When his name first graced the Hall of Fame ballot in 2014, he received 5.5 percent of the vote, just enough to linger on the ballot for one more year. Given all the more qualified players stuck in ballot purgatory, there is no chance that the Baseball Writers Association elects Garciaparra to the Hall. Is that fair, or is Nomar underappreciated because of his career arc and the length of time since he provided fans and writers with the most inspiring memories?

In terms of accumulated value, the Hall of Fame cutoff point tends to be between 50 and 55 WAR. Most eligible players with more than 55 WAR have busts in Cooperstown. Most players with fewer than 50 WAR do not. Garciaparra’s 44.2 seem to put him firmly on the outside. There are, of course, many exceptions. Infielders like Travis Jackson, Red Schoendienst, and Phil Rizzuto are in the Hall with fewer WAR than Nomar. So are short-career sluggers like Chuck Klein, Hack Wilson, and Roy Campanella. A peak like Nomar’s has overwhelmed a lack of volume in the eyes of the voters many times before.

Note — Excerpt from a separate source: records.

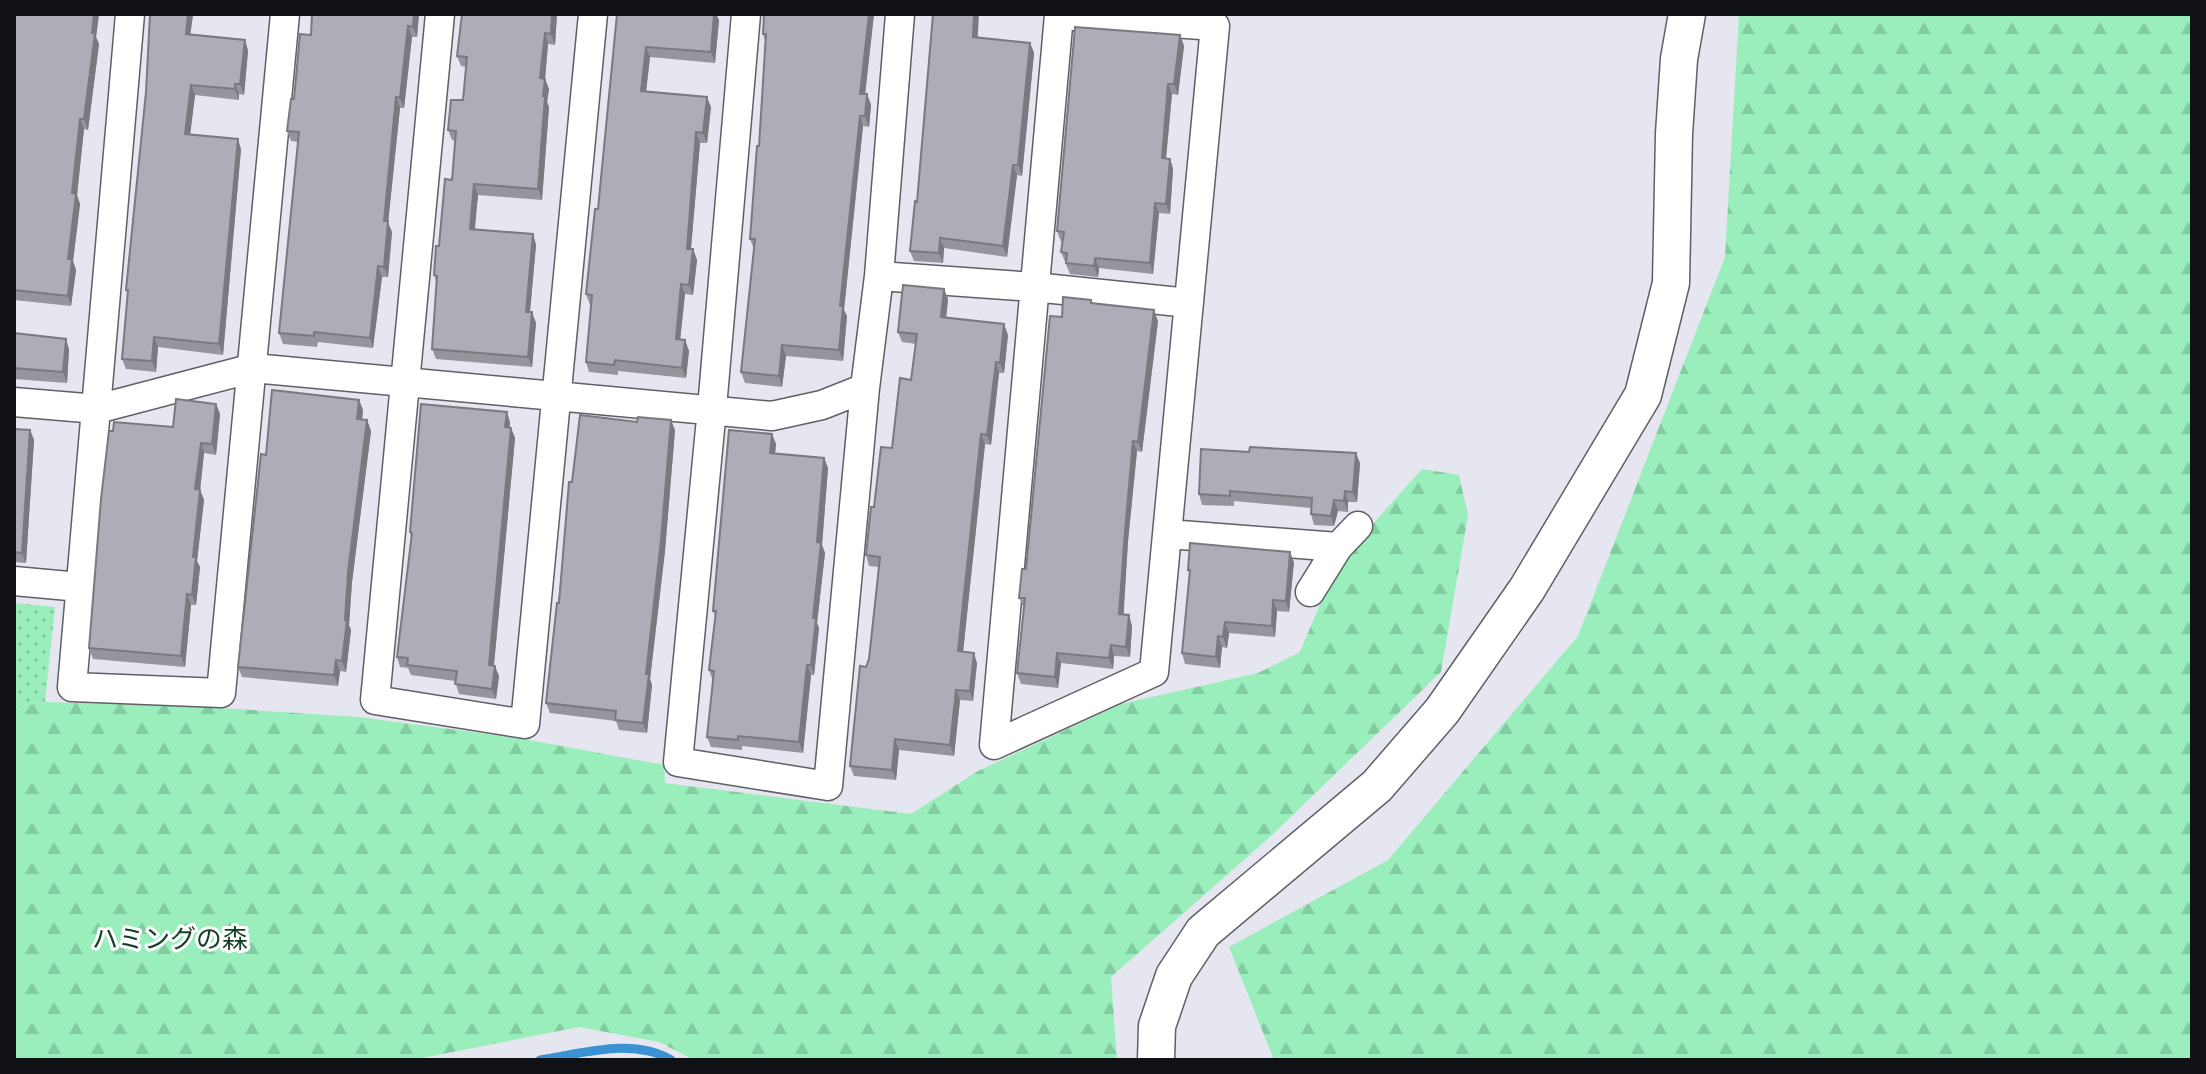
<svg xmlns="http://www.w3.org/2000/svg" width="2206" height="1074" viewBox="0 0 2206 1074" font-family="'Archivo Narrow','Noto Sans JP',sans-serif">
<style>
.grass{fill:url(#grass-dots)}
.forest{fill:url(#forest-firs)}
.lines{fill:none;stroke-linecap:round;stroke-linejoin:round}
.stream{stroke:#3a92d2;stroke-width:9}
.minor-casing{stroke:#5f5f67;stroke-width:31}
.tertiary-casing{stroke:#5f5f67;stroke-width:39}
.minor{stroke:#fff;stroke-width:28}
.tertiary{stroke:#fff;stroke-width:36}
.wall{fill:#95959d}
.shaded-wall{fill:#797980}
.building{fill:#adadb7;stroke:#797980;stroke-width:2}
.labels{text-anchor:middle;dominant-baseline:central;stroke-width:6;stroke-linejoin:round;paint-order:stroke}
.park-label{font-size:26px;fill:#123e27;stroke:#fff}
</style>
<defs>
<pattern id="grass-dots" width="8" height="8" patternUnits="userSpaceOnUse" patternTransform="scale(2)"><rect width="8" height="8" fill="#99eebc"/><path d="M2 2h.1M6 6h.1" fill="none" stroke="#83cba1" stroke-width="1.8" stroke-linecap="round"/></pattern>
<pattern id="forest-firs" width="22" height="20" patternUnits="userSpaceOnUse" patternTransform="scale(2)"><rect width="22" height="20" fill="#99eebc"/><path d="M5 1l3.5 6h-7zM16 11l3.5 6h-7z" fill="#83cba1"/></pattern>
</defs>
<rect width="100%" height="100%" fill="#e6e6f0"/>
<path class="grass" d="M14,603L55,607L45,702L14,708Z"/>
<path class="forest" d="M1739,14H2192V1060H1274L1229,947L1388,860L1578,636L1725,257Z
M1422,469L1459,475L1468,515L1441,672L1271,836L1111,977L1117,1060H694L659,1042L579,1027L412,1060H14V708L45,702L188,706L359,717L518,738L664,765L665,783L911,814L978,771L1121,704L1258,673L1300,652L1337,564Z"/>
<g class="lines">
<path class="stream" d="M540,1060C582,1054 632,1037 671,1060"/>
<g class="minor-casing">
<path id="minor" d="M130,14L72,687L221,693L285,14
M440,14L375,700L525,724L593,14
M746,14L712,408L678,762L828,786L865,388
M1059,15L1215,26L1154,672L994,745Z
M879,276L1034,287L1189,303
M14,402L97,409L253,368L772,416L822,405L865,388L879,276L900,14
M1168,534L1338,547
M14,581L80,587
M1310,592L1338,547L1358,526"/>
</g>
<g class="tertiary-casing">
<path id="tertiary" d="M1156,1060L1157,1026L1174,976L1203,932L1377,786L1442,711L1527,589L1643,395L1671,283L1674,134L1679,59L1687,14"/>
</g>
<use href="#minor" class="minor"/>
<use href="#tertiary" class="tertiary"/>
</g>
<path class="wall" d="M14,14H99L96,37L99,44L88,130L84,129L77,195L80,204L73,261L76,270L71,306L14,300Z
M193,14L190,35L245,40L248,51L244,95L239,94V100L195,95L190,134L241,149L223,355L158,347L156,372L126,369L122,359L128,295L126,290L146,92Z
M419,14L417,37H412L404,108H400L388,223L392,232L388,277H382L373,348L318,342L317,347L283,344L279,333L298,142L291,141L287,131L311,35Z
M557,14L555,45L548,44L545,79L549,89L547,102L549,107L542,200L478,195L474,229L533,234L536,245L530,312L536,323L532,367L436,359L432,349L437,284L434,275L452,180L455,141L452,140L448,130L463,100L466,67L461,66L457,56Z
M617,14H716L719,20L715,63L650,57L646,91L711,107L707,143H700L691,249H693L697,260L693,295L685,294L680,340H685L689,351L686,378L618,371V375L589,372L586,362L591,305H590L586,294L598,209Z
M874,14L865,94H867L871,105L869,127L863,126L844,310L847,316L843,361L786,356L782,387L745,383L741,372L754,249L750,239L759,146L765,41L763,34Z
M1180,35L1184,46L1178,95L1172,94L1166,158L1170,159L1173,169L1170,214L1159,213L1153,274L1099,268L1098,277L1070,274L1061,252L1062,242H1061L1057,231Z
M977,38L1030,43L1034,53L1022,176L1017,175L1007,257L944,248L943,263L914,261L910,251L917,202Z
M944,289L948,299L946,318L1008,335L1004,373H999L991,445L985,444L963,652L977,663L973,701L960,700L954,756L899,750L896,780L854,776L850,766L866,667L869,659L879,567L869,566L866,555L874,507L892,448L911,380L916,344L902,342L898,332Z
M1091,300L1093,303L1158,321L1142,452L1137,451L1128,541L1123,615L1132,626L1130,657L1114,656L1113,669L1061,663L1058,688L1021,684L1017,673L1024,608L1019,598L1026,569L1062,317Z
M14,333L69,349L67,383L14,379Z
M359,400L363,410L362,419L367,420L371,431L352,582L349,625L351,630L346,672L340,671L338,686L242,677L238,667L266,455Z
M216,404L220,414L216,455L204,453L200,490L204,500L197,561L200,567L196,605H191L185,667L93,659L89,648L173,427Z
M507,412L510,423V427L511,428L515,438L494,665L499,676L496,699L459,694L455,681L411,675L408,668L400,667L397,657L411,538L410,532Z
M14,429L30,430L34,440L26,563L14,562Z
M675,430L665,551L650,679L652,685L647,733L619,730L616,721L550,713L546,703L572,482Z
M772,434L776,444L775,453L824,458L828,468L822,545L825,553L817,623L819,628L814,675H811L803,753L742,746V750L711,747L707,737L713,681L709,670L715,616L713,611Z
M1360,463L1357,502H1348V512L1338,511L1334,526L1314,525L1311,514V508L1234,501V506L1202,505L1199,494Z
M1294,562L1289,612L1277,611L1275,637L1229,633L1227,648L1222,647L1220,668L1185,664L1182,653L1190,576L1188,570Z"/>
<path class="shaded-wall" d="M94,14H99L96,37L99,44L88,130L84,119Z
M188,14H193L189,45L186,34Z
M414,14H419L417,37L413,27Z
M552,14H557L555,45L551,34Z
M714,14H716L719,20L715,63L711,52Z
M869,14H874L864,104L860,94Z
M974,14H979L977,48L973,37Z
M408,26L412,37L404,108L400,98Z
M545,33L548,44L545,79L549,89L547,102L549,107L542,200L538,189L540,78Z
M1180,35L1184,46L1178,95L1174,84Z
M245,40L248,51L244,95L240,84Z
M1030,43L1034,53L1022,176L1018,165Z
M646,47L650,57L645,101L641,91Z
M235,84L239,94V100L235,89Z
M1168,84L1172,94L1165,169L1162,158Z
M191,85L195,95L189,144L185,134Z
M867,94L871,105L869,127L865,116Z
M396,97L400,108L388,223L392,232L388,277L384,267V221Z
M707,97L711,107L707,143L703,133Z
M860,116L863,126L844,310L847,316L843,361L839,350L840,306Z
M80,119L84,129L77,195L80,204L73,261L76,270L71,306L68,296V259L72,193Z
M696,132L700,143L690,259L687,249Z
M238,139L241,149L223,355L219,344Z
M1170,159L1173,169L1170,214L1166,204Z
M1013,165L1017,175L1007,257L1003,246Z
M474,184L478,195L474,239L470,229Z
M1155,203L1159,213L1153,274L1150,263Z
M533,234L536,245L529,322L526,312Z
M940,238L944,248L943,263L939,253Z
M693,249L697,260L693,295L689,285Z
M1095,258L1099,268L1098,277L1094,266Z
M378,266L382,277L373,348L370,338Z
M681,284L685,294L679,350L676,339Z
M944,289L948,299L945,328L941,317Z
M1154,310L1158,321L1142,452L1138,442Z
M532,312L536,323L532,367L528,357Z
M1004,324L1008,335L1004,373L1000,363Z
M154,337L158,347L156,372L152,361Z
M66,339L69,349L67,383L63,372Z
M685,340L689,351L686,378L682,368Z
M782,345L786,356L782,387L779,376Z
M996,362L999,373L991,445L987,435Z
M359,400L363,410L361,429L357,419Z
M216,404L220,414L216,455L212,444Z
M507,412L510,423L508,437L505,427Z
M367,420L371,431L352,582L349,625L351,630L346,672L342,661L348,572Z
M671,420L675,430L665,551L650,679L652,685L647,733L643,723L646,674Z
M511,428L515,438L493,675L489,665Z
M30,430L34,440L26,563L22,553Z
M772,434L776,444L774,463L770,453Z
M981,434L985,444L962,662L958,651Z
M1133,441L1137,451L1128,541L1123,625L1119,614L1125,531Z
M201,443L204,453L199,500L195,489Z
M1356,453L1360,463L1357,502L1353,492Z
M824,458L828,468L822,545L825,553L817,623L819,628L814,675L811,665L817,542Z
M200,490L204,500L197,561L200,567L196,605L192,595L193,557Z
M1345,491L1348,502V512L1344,501Z
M1334,500L1338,511L1334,526L1331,516Z
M1290,552L1294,562L1289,612L1286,601Z
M187,594L191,605L185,667L181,656Z
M1273,600L1277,611L1275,637L1272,626Z
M1129,615L1132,626L1130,657L1126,647Z
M1225,622L1229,633L1227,648L1223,637Z
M1218,636L1222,647L1220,668L1216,657Z
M1111,645L1114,656L1113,669L1109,658Z
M974,653L977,663L973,701L970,691Z
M1057,653L1061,663L1058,688L1055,677Z
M336,660L340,671L338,686L334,675Z
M807,665L811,675L803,753L799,742Z
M495,666L499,676L496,699L492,689Z
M956,690L960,700L954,756L950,745Z
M895,739L899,750L896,780L892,770Z"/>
<path class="building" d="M14,14H94L92,33H95L84,119H80L72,193L76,194L68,259H72L68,296L14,290Z
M150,14H188L186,34L245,40L240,84H235V89L191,85L185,134L238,139L219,344L154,337L152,361L122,359L128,290H126L146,92Z
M312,14H414L413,27L408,26L400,98L396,97L384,221H388L384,267L378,266L370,338L314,332V336L279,333L299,132L287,131L291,99H294L300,34L311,35Z
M462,14H552L551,34L545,33L540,78L545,79L543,96H545L538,189L474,184L470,229L533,234L526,312H532L528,357L432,349L437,276L434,275L436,246H439L445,179L452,180L456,131L448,130L451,100H463L467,57L457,56Z
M617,14H714L711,52L646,47L641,91L707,97L703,133L696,132L687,249H693L689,285L681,284L676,339L685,340L682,368L615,360L614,365L586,362L592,295L586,294L595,209H598Z
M764,14H869L860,94H867L865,116H860L840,306H843L839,350L782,345L779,376L741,372L755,239H750L757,146H759L766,34H763Z
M933,14H974L973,37L1030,43L1018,165H1013L1003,246L940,238L939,253L910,251L915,201L917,202Z
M1075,27L1180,35L1174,84H1168L1162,158L1170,159L1166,204L1155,203L1150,263L1095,258L1094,266L1066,263L1067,253L1061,252L1064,232L1057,231Z
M903,285L944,289L941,317L1004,324L1000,363L996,362L987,435L981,434L958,651L974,653L970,691L956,690L950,745L895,739L892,770L850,766L860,666L866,667L869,659L880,557L866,555L871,507H874L881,447L892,448L900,378L911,380L917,334L898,332Z
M1063,297L1091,300V303L1154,310L1138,442L1133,441L1125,531L1119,614L1129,615L1126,647L1111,645L1109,658L1057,653L1055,677L1017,673L1025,598H1019L1022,569H1026L1050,316L1062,317Z
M14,333L66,339L63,372L14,368Z
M272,390L359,400L357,419L367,420L348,572L345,620H347L342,661L336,660L334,675L238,667L261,454L266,455Z
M176,399L216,404L212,444L201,443L195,489L200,490L193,557H196L192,595L187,594L181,656L89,648L101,499L109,431H113L114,422L173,427Z
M421,404L507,412L505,427L511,428L489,665L495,666L492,689L455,684L457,671L407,665L408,658L397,657L412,533L410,532Z
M580,415L637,422L638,417L671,420L661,540L646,674H649L643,723L615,720L616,711L546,703L557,603H559L569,482H572Z
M14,429L30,430L22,553L14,552Z
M729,430L772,434L770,453L824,458L817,542L821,543L813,618H816L811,665H807L799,742L738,736V740L707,737L714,671L709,670L716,611H713Z
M1250,447L1356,453L1353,492L1345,491L1344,501L1334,500L1331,516L1311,514L1312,498L1230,491V496L1199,494L1201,449L1249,452Z
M1190,543L1290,552L1286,601L1273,600L1272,626L1225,622L1223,637L1218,636L1216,657L1182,653L1190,570H1188Z"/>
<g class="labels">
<g class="park-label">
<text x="170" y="938">ハミングの森</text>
</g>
</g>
<rect width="2206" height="1074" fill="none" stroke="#101114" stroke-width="32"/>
</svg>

On the other side of that coin, infielders like Alan Trammell, Lou Whitaker, and Bobby Grich are outside the Hall of Fame with far more WAR than Garciaparra earned (each has at least 70). So are superior sluggers like Jeff Bagwell, Edgar Martinez, and Mike Piazza. The Hall of Fame has held the players of recent generations to a standard far higher than any other era, so if an exception is to be made for Nomar, one will need to be made for dozens of more qualified recent players as well.

In its totality, Nomar Garciaparra’s baseball resume is that of a star, if not necessarily a legend. For seven years in the late 1990s and early 2000s, though, Nomar was among the game’s elite players and the most popular player on a successful Red Sox team. For some fans, the lasting image of Nomar in Boston has him sitting on the bench, nursing a wrist or ankle injury. Others remember Nomar slapping doubles off the Green Monster, lining homers over it, or chasing down a slow roller and throwing on the run for an out. These are memories of a Boston legend.